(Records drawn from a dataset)

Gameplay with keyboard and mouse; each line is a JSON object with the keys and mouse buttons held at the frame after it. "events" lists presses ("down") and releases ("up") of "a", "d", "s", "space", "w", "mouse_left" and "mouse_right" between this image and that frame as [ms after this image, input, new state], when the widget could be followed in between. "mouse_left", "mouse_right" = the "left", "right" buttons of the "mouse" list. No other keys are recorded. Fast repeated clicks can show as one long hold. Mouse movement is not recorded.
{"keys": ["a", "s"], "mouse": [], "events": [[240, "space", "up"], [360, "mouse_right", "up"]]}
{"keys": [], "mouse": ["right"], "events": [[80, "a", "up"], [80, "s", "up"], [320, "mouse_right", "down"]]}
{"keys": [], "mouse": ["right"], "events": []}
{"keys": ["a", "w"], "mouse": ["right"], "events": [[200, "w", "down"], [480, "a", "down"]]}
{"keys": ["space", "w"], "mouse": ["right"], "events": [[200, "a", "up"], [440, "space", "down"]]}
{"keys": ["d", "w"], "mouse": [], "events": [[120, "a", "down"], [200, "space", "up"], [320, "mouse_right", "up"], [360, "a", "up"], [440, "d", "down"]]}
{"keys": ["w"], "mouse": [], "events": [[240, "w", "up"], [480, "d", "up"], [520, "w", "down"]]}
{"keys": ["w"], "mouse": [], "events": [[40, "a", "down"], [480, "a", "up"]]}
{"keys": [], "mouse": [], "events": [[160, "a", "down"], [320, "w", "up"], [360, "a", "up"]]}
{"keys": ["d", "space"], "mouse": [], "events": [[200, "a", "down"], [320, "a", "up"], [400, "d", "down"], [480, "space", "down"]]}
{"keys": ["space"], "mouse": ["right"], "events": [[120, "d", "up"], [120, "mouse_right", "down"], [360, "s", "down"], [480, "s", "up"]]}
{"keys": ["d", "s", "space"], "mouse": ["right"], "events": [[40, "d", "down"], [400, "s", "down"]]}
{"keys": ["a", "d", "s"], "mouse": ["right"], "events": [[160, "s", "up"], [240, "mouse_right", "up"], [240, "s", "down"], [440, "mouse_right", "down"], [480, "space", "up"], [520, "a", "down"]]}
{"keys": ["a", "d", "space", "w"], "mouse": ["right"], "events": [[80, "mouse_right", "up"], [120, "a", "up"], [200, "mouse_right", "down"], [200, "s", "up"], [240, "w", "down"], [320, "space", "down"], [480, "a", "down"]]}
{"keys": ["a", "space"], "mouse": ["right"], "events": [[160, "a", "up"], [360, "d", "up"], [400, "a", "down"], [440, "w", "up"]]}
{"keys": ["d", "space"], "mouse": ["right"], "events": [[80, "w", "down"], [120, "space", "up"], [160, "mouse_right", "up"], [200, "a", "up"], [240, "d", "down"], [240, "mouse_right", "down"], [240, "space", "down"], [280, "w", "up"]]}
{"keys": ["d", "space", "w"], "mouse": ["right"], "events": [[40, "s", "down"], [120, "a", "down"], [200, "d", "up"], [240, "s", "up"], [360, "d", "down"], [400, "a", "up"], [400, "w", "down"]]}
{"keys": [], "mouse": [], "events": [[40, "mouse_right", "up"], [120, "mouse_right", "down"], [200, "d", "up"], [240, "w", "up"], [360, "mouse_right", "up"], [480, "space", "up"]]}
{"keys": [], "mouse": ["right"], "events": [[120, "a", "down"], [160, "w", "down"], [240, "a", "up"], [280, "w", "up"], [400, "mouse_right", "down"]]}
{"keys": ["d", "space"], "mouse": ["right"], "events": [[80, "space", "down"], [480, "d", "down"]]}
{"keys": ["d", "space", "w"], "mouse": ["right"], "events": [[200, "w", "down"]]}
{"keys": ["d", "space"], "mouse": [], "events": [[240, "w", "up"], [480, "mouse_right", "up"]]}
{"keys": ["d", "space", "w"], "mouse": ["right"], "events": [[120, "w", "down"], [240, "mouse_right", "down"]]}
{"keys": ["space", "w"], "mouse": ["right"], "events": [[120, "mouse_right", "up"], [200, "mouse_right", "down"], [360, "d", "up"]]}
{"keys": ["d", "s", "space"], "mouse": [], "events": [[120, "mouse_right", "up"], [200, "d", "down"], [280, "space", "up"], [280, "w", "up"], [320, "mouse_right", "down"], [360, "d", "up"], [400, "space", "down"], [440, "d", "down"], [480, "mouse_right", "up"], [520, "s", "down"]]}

• WHAT TO DO:
Set every record down again exactly as written.

• COMPLETED EXERCISE:
Gameplay with keyboard and mouse; each line is a JSON object with the keys and mouse buttons held at the frame after it. "events" lists presses ("down") and releases ("up") of "a", "d", "s", "space", "w", "mouse_left" and "mouse_right" between this image and that frame as [ms after this image, input, new state], when the widget could be followed in between. "mouse_left", "mouse_right" = the "left", "right" buttons of the "mouse" list. No other keys are recorded. Fast repeated clicks can show as one long hold. Mouse movement is not recorded.
{"keys": ["a", "s"], "mouse": [], "events": [[240, "space", "up"], [360, "mouse_right", "up"]]}
{"keys": [], "mouse": ["right"], "events": [[80, "a", "up"], [80, "s", "up"], [320, "mouse_right", "down"]]}
{"keys": [], "mouse": ["right"], "events": []}
{"keys": ["a", "w"], "mouse": ["right"], "events": [[200, "w", "down"], [480, "a", "down"]]}
{"keys": ["space", "w"], "mouse": ["right"], "events": [[200, "a", "up"], [440, "space", "down"]]}
{"keys": ["d", "w"], "mouse": [], "events": [[120, "a", "down"], [200, "space", "up"], [320, "mouse_right", "up"], [360, "a", "up"], [440, "d", "down"]]}
{"keys": ["w"], "mouse": [], "events": [[240, "w", "up"], [480, "d", "up"], [520, "w", "down"]]}
{"keys": ["w"], "mouse": [], "events": [[40, "a", "down"], [480, "a", "up"]]}
{"keys": [], "mouse": [], "events": [[160, "a", "down"], [320, "w", "up"], [360, "a", "up"]]}
{"keys": ["d", "space"], "mouse": [], "events": [[200, "a", "down"], [320, "a", "up"], [400, "d", "down"], [480, "space", "down"]]}
{"keys": ["space"], "mouse": ["right"], "events": [[120, "d", "up"], [120, "mouse_right", "down"], [360, "s", "down"], [480, "s", "up"]]}
{"keys": ["d", "s", "space"], "mouse": ["right"], "events": [[40, "d", "down"], [400, "s", "down"]]}
{"keys": ["a", "d", "s"], "mouse": ["right"], "events": [[160, "s", "up"], [240, "mouse_right", "up"], [240, "s", "down"], [440, "mouse_right", "down"], [480, "space", "up"], [520, "a", "down"]]}
{"keys": ["a", "d", "space", "w"], "mouse": ["right"], "events": [[80, "mouse_right", "up"], [120, "a", "up"], [200, "mouse_right", "down"], [200, "s", "up"], [240, "w", "down"], [320, "space", "down"], [480, "a", "down"]]}
{"keys": ["a", "space"], "mouse": ["right"], "events": [[160, "a", "up"], [360, "d", "up"], [400, "a", "down"], [440, "w", "up"]]}
{"keys": ["d", "space"], "mouse": ["right"], "events": [[80, "w", "down"], [120, "space", "up"], [160, "mouse_right", "up"], [200, "a", "up"], [240, "d", "down"], [240, "mouse_right", "down"], [240, "space", "down"], [280, "w", "up"]]}
{"keys": ["d", "space", "w"], "mouse": ["right"], "events": [[40, "s", "down"], [120, "a", "down"], [200, "d", "up"], [240, "s", "up"], [360, "d", "down"], [400, "a", "up"], [400, "w", "down"]]}
{"keys": [], "mouse": [], "events": [[40, "mouse_right", "up"], [120, "mouse_right", "down"], [200, "d", "up"], [240, "w", "up"], [360, "mouse_right", "up"], [480, "space", "up"]]}
{"keys": [], "mouse": ["right"], "events": [[120, "a", "down"], [160, "w", "down"], [240, "a", "up"], [280, "w", "up"], [400, "mouse_right", "down"]]}
{"keys": ["d", "space"], "mouse": ["right"], "events": [[80, "space", "down"], [480, "d", "down"]]}
{"keys": ["d", "space", "w"], "mouse": ["right"], "events": [[200, "w", "down"]]}
{"keys": ["d", "space"], "mouse": [], "events": [[240, "w", "up"], [480, "mouse_right", "up"]]}
{"keys": ["d", "space", "w"], "mouse": ["right"], "events": [[120, "w", "down"], [240, "mouse_right", "down"]]}
{"keys": ["space", "w"], "mouse": ["right"], "events": [[120, "mouse_right", "up"], [200, "mouse_right", "down"], [360, "d", "up"]]}
{"keys": ["d", "s", "space"], "mouse": [], "events": [[120, "mouse_right", "up"], [200, "d", "down"], [280, "space", "up"], [280, "w", "up"], [320, "mouse_right", "down"], [360, "d", "up"], [400, "space", "down"], [440, "d", "down"], [480, "mouse_right", "up"], [520, "s", "down"]]}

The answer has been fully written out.